4. Concepts of Antigen and Antibody
- Antigen: Key
- Antibody: Lock
- Antigens and antibodies are used for specific immunity, also called adaptive immunity.
- Antigen presenting cells kill invaders then display their antigen on their surface, like a warrior displaying a decapitated head on a spike.
- Antigens are recognized by T and B cells. The cyctotoxic T cells see the antigen and go kill the invaders with that antigen.
- Helper T cells call for help when they see an antigen. They call macrophages, cytotoxic T and B cells.
- B cells produce antibodies, which not only make pathogens easier to find but also, kill pathogen by putting holes in their membranes (complement activation), making them easier to eat (opsonization) and making pathogens unable to sick to a host cell (neutralization) keeping them in circulation where white blood cells are hunting them.
5. Structure of Antibody Molecule
Antibodies are Y shaped (contain two light chains and 2 heavy chains linked together by disulfide bonds, the tips of the fork (called the hypervariable region) bind to a specific antigen.
6. Mechanism of Stimulation by Antigen; Antigen Presentation
The mechanism of stimulation by antigen varies based on if the pathogen is extracellular or intracellular.

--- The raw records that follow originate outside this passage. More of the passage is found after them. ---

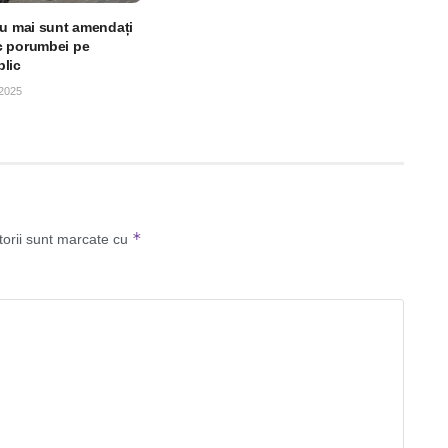
nu mai sunt amendați
c porumbei pe
lic
2025
*
torii sunt marcate cu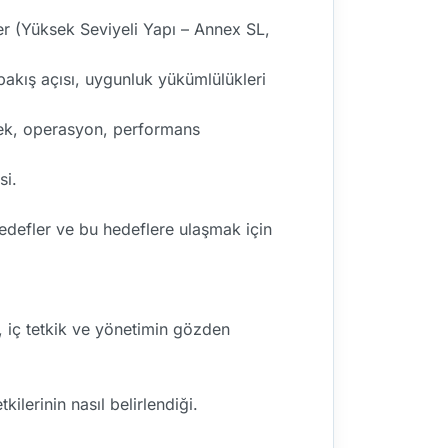
er (Yüksek Seviyeli Yapı – Annex SL,
bakış açısı, uygunluk yükümlülükleri
tek, operasyon, performans
si.
hedefler ve bu hedeflere ulaşmak için
 iç tetkik ve yönetimin gözden
ilerinin nasıl belirlendiği.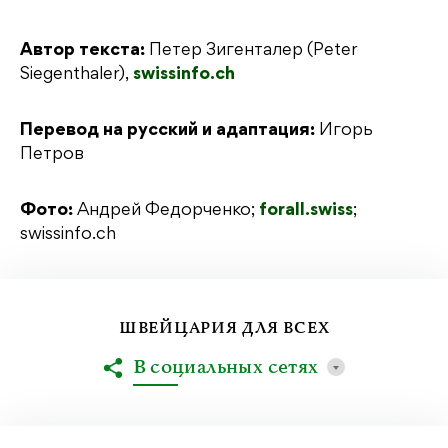
Автор текста:
Петер Зигенталер (Peter
Siegenthaler),
swissinfo.ch
Перевод на русский и адаптация:
Игорь
Петров
Фото:
Андрей Федорченко;
forall.swiss
;
swissinfo.ch
ШВЕЙЦАРИЯ ДЛЯ ВСЕХ
В социальных сетях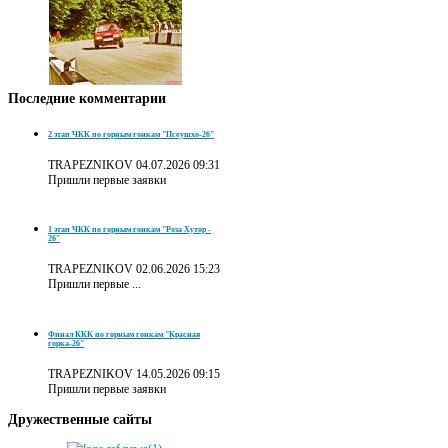
Последние
комментарии
2 этап ЧКК по горным гонкам "Псеушхо-26"
TRAPEZNIKOV
04.07.2026 09:31
Пришли первые заявки
1 этап ЧКК по горным гонкам "Роза Хутор -
26"
TRAPEZNIKOV
02.06.2026 15:23
Пришли первые ...
Финал ККК по горным гонкам "Красная
горка-26"
TRAPEZNIKOV
14.05.2026 09:15
Пришли первые заявки
Дружественные
сайты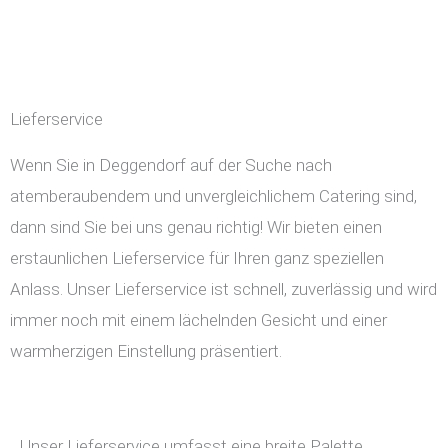
Lieferservice
Wenn Sie in Deggendorf auf der Suche nach
atemberaubendem und unvergleichlichem Catering sind,
dann sind Sie bei uns genau richtig! Wir bieten einen
erstaunlichen Lieferservice für Ihren ganz speziellen
Anlass. Unser Lieferservice ist schnell, zuverlässig und wird
immer noch mit einem lächelnden Gesicht und einer
warmherzigen Einstellung präsentiert.
Unser Lieferservice umfasst eine breite Palette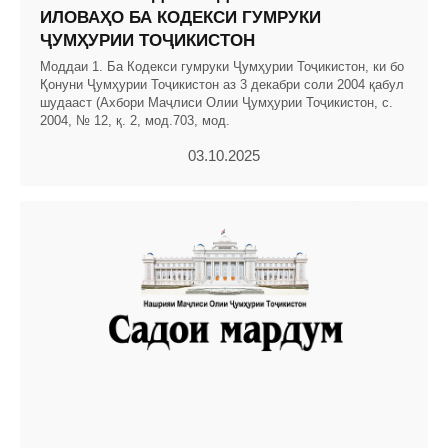
ИЛОВАҲО БА КОДЕКСИ ГУМРУКИ
ҶУМҲУРИИ ТОҶИКИСТОН
Моддаи 1. Ба Кодекси гумруки Ҷумҳурии Тоҷикистон, ки бо
Қонуни Ҷумҳурии Тоҷикистон аз 3 декабри соли 2004 қабул
шудааст (Ахбори Маҷлиси Олии Ҷумҳурии Тоҷикистон, с.
2004, № 12, қ. 2, мод.703, мод.
03.10.2025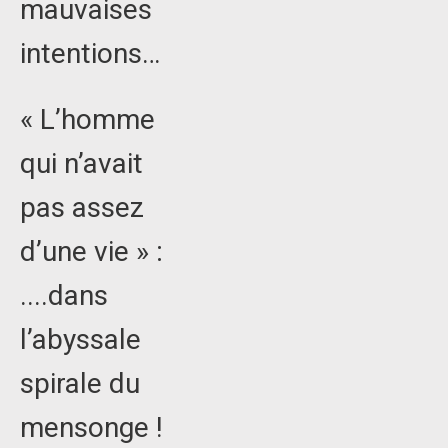
mauvaises
intentions…
« L’homme
qui n’avait
pas assez
d’une vie » :
....dans
l’abyssale
spirale du
mensonge !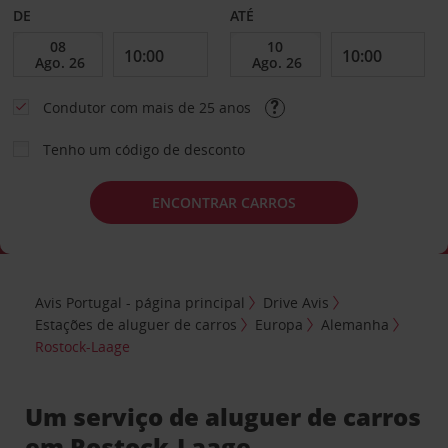
DE
ATÉ
Condutor com mais de 25 anos
Tenho um código de desconto
ENCONTRAR CARROS
Avis Portugal - página principal
Drive Avis
Estações de aluguer de carros
Europa
Alemanha
Rostock-Laage
Um serviço de aluguer de carros
em Rostock-Laage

An extacellular pathogen will be eaten by a macrophage, pieces of it get displayed on the surface of the macrophage, helper T cells call the alarm when they see the pieces, allowing the macrophages to destroy the pathogen and B cells to make antibodies that can also destroy the pathogen. An intracellular pathogen invades a host cell, pieces of the pathogen end up on the cell membrane, cytotoxic T cells recognize the pieces (antigens) and cause the infected cell to self-destruct.